Court Opinion

ID: 7747230
Source: CourtListenerOpinion
Date Created: 2022-07-30 20:12:35.253972+00
Date Added: 2024-06-11T16:27:37.091594
License: Public Domain

DAVIS, Judge.
Vipul Reshamwala appeals the trial court’s summary denial of his motion for postconviction relief filed pursuant to Florida Rule of Criminal Procedure 3.850. Because Reshamwala has stated a facially sufficient claim that is not refuted by the record attachments of the trial court, we reverse.
Reshamwala entered into a written open plea agreement in which he pleaded no contest to the charge of committing a lewd and lascivious act upon a child under sixteen years of age. The trial court withheld adjudication and sentenced Resham-wala to ten years’ probation. Reshamwala claims that his plea was involuntary because he was not advised as to the possible deportation consequences of his plea. He asserts he would not have entered his plea if he had known that he could be deported. Reshamwala sufficiently alleges that he is now threatened with deportation. Resh-amwala’s motion is facially sufficient. See Peart v. State, 754 So.2d 723 (Fla. 4th DCA 1999).

Data extracts:
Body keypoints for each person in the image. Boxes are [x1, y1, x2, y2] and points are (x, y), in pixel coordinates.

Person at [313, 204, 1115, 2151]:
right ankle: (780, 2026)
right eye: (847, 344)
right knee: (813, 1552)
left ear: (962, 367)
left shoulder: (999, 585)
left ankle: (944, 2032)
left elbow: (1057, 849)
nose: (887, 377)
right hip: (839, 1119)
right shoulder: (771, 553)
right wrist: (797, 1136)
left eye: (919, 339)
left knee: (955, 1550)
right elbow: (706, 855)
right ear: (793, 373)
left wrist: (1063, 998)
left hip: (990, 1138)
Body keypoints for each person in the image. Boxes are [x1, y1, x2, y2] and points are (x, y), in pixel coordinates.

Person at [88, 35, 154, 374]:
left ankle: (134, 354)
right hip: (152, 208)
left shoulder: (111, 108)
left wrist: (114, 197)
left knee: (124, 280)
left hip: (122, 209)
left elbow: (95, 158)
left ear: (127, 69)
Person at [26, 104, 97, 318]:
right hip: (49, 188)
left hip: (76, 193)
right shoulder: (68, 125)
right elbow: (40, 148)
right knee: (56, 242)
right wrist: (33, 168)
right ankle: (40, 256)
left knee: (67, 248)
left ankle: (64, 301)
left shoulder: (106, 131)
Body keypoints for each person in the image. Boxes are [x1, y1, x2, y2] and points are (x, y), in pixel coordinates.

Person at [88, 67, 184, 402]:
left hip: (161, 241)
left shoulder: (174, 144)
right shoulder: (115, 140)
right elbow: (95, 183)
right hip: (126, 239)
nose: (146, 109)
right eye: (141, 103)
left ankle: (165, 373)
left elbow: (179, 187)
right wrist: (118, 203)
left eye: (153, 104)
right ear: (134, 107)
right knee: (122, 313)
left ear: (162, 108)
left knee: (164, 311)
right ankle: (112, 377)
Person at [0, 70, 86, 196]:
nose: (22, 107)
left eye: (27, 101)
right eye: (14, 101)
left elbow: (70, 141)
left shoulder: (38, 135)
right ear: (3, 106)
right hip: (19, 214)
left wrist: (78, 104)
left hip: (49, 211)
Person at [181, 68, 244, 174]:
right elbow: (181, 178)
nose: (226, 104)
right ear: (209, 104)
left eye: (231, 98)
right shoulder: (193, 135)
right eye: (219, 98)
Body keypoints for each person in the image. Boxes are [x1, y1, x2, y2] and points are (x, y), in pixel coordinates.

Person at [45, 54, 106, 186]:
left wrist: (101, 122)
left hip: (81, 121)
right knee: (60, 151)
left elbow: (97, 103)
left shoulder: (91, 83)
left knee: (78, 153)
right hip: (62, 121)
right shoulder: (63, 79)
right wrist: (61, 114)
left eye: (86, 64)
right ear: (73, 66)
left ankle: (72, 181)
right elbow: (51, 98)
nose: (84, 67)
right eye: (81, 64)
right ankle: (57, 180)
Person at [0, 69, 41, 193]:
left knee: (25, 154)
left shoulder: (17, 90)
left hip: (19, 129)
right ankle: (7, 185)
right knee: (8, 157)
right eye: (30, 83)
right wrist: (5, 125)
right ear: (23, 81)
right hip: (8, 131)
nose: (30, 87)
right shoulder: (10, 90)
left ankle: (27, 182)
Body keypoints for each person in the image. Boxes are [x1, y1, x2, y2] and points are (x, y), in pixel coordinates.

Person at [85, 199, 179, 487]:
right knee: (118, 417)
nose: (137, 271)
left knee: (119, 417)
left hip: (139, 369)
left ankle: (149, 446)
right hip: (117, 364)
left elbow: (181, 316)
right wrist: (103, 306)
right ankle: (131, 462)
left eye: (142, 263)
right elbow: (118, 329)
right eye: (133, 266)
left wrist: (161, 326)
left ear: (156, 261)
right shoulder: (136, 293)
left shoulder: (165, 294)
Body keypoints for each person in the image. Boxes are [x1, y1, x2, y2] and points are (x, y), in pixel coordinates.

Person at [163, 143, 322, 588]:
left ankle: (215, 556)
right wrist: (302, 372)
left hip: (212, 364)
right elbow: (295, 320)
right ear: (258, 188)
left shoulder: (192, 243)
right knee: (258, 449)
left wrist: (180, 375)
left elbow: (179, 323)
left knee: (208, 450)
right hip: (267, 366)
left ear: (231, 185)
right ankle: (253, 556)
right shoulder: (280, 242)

Problems to solve:
**1)** Based only on the court opinion, decide whether each statement agrees with it: (a) Reshamwala pleaded no contest to the charge against him; (b) the appellate court affirmed the trial court's denial of his motion; (c) Reshamwala claims he was told about possible deportation consequences before his plea. For each, answer yes or no and quote the deciding words.
**2)** Carry the court opinion forward, beginning right after its final sentence.

Responses to the tasks:
**1)**
(a) Yes: "he pleaded no contest to the charge of committing a lewd and lascivious act upon a child under sixteen years of age."
(b) No: "we reverse."
(c) No: "he was not advised as to the possible deportation consequences of his plea."

**2)**
The trial court denied Reshamwala’s claim finding that it was conclusively refuted by the record transcript of the plea hearing and the written plea form. The plea transcript, however, shows that the possibility of deportation was not discussed at the plea hearing. Further, the plea form fails to warn Reshamwala adequately of the potential consequences of his plea. The plea form incorrectly indicates only that Reshamwala could be deported if he was convicted.1 The record attachments *90therefore do not conclusively refute Resh-amwala’s claim. Accordingly, we reverse and remand for an evidentiary hearing.
Reversed and remanded.
FULMER and SILBERMAN, JJ., Concur.

. Florida Rule of Criminal Procedure 3.172(c)(8) provides that if a defendant "pleads guilty or nolo contendere the trial judge must inform him or her that, if he or *90she is not a United States citizen, the plea may subject him or her to deportation pursuant to the laws and regulations governing the United States Immigration and Naturalization Service.” Rule 3.172(c)(8) is not limited to whether the defendant is adjudicated guilty.